Airship dedication reminds Worldwide Aeros chief of deferred dream
A small crowd, including a priest and five members of Congress, gathered in a giant hangar in Tustin this week to christen Igor Pasternak’s latest airship.
As the white helium-filled craft floated just above the hangar’s floor, the gathering of VIPs congratulated Pasternak on selling the flying machine to a Mexican company.
But the crowd seemed keenly aware that this wasn’t the airship — the one that Pasternak, a Ukrainian immigrant and the chief executive of Worldwide Aeros Corp., had devoted himself to for decades.
That ship, or what is left of it, sat in pieces nearby in another hangar on Tustin’s former military base.
One year ago, a 20-by-20 foot section of the ceiling of that World War II-era hangar let go, falling 17 stories and severely damaging the zeppelin-like craft that Pasternak was building. The experimental ship, named the Aeroscraft, was planned as a gigantic air freighter that could carry heavy cargo to the remotest parts of the world.
“It was more than disappointing,” Pasternak said of the Oct. 7, 2013, accident as the crowd began to disperse after drinking sparkling apple cider beneath the company’s most recently constructed craft, the Aeros 40D Sky Dragon, which resembles a smaller version of the Goodyear blimp. “You become delusional.”
The newly dedicated craft is what Pasternak calls “a side project of the dream” — which he has not given up.
In fact, he says, he plans to build not just a bigger model of the experimental air freighter, which was nearly the size of a football field, but an entire fleet.
At the ceremony, speakers focused mostly on the company’s more modest product line: the blimp-like craft that it is selling for advertising, tourism or to be equipped with cameras and other equipment for surveillance.
Representatives from the Mexican consulate attended the event to celebrate the sale of the Aeros 40D to Grupo Toyan, a company that plans to use it to monitor oil pipelines.
Worldwide Aeros earlier sold a similar airship to the government of Thailand, where the military has used it for surveillance, company spokeswoman Sarah Hollins said.
But Pasternak has long had a grander vision.
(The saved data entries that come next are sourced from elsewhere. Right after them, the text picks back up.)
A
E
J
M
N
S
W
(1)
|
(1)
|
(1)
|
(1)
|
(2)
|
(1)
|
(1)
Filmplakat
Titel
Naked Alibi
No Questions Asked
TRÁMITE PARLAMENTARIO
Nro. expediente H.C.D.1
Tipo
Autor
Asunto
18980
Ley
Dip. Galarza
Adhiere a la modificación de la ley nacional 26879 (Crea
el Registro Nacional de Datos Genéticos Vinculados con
Trained as a civil engineer, he emigrated to the U.S. in 1993, determined to start a company that would one day build cargo-hauling airships.
In 2005, he got a break when he won a $3-million contract from the Pentagon to design a craft that could carry tons of supplies and heavy equipment to isolated battlefields.
He later received an additional $50 million from the government to build and test the experimental air freighter, allowing him to grow the company to more than 100 employees.
That now battered ship, ruined by the fallen roof, is being dismantled, his staff said. Employees recently determined that it was not repairable.
To continue the project, Worldwide Aeros is seeking money from private investors to build a fleet of 24 Aeroscrafts.
Pasternak said he plans to lease the ships to companies, governments, militaries and other customers around the world that need to carry as much as 250 tons of cargo to places where there are no trains and jumbo jets can’t land.
“Yes, we need money,” he said, when asked how he would pay for the production of the fleet. “It’s only in the comic books that you don’t need money to change the world.”